- **TASK ITEM**
Every line of the records below from the line with "Zaslat nové heslo" up to and including the line with "Vyřešte tento jednoduchý" must be reproduced exactly, and no line outside that range.

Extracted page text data

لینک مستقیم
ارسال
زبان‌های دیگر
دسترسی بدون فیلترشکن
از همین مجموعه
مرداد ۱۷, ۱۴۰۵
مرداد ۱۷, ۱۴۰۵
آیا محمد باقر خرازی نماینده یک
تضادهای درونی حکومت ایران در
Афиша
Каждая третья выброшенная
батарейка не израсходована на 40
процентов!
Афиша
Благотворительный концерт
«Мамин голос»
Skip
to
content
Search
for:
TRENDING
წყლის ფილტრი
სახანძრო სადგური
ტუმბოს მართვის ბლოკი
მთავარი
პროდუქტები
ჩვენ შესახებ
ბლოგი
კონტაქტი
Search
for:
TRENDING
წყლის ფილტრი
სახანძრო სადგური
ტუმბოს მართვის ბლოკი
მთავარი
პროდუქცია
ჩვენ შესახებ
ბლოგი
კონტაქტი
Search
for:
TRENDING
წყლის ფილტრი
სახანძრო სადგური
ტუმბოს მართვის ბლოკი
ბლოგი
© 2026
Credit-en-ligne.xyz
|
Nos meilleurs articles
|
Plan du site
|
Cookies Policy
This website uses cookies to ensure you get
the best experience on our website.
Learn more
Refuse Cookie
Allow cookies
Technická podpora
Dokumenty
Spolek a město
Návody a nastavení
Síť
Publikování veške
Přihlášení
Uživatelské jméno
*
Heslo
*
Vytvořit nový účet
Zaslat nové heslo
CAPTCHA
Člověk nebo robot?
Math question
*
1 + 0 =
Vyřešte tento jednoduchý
--
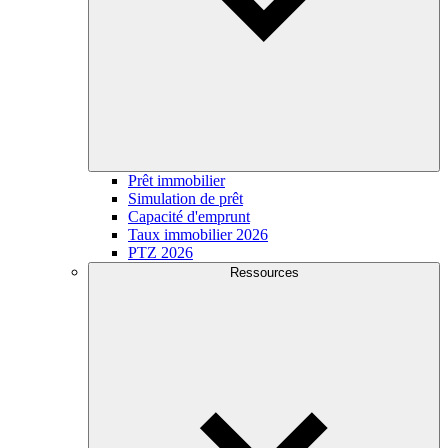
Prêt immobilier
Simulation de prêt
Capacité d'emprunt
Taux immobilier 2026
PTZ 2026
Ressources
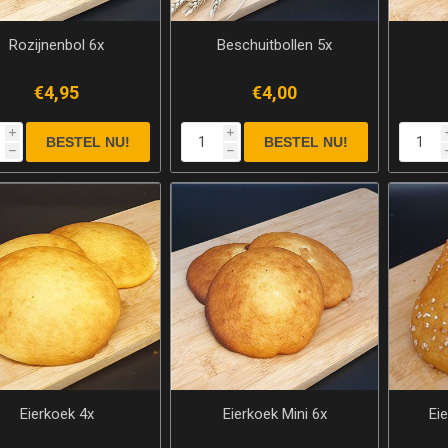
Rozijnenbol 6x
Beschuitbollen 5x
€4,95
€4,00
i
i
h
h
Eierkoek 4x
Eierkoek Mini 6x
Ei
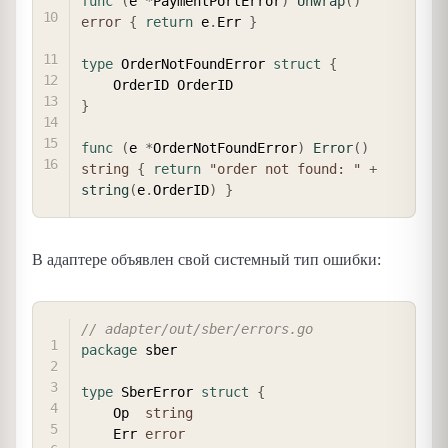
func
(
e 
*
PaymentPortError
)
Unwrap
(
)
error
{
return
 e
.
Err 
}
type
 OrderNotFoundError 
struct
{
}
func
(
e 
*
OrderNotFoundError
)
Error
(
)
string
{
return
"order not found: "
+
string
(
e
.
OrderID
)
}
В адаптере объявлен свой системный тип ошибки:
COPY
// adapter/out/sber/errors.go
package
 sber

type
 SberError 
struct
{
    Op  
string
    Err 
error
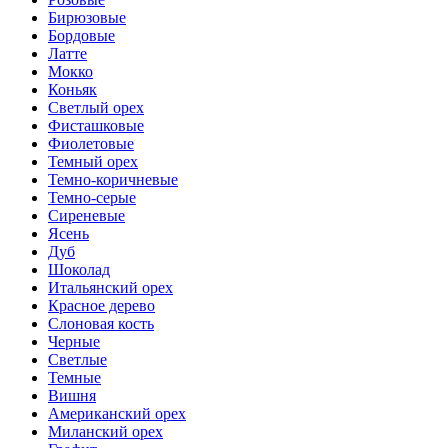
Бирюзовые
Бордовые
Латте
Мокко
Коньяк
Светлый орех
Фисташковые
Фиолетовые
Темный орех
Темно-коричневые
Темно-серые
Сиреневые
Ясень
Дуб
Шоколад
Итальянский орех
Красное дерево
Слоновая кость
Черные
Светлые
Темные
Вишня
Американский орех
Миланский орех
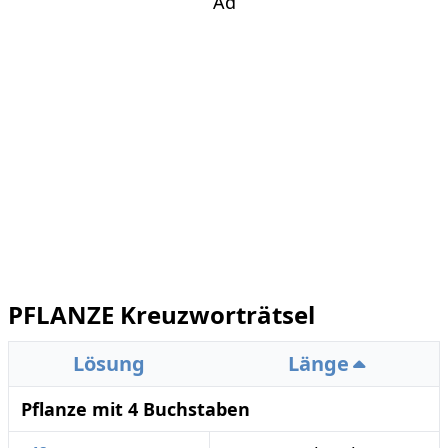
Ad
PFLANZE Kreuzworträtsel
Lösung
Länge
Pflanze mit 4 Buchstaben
--
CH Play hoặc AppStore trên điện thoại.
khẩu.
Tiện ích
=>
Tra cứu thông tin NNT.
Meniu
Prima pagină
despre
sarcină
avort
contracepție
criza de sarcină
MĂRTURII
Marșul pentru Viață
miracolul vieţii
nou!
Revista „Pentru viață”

- **RESULT OF THIS TASK**
Zaslat nové heslo
CAPTCHA
Člověk nebo robot?
Math question
*
1 + 0 =
Vyřešte tento jednoduchý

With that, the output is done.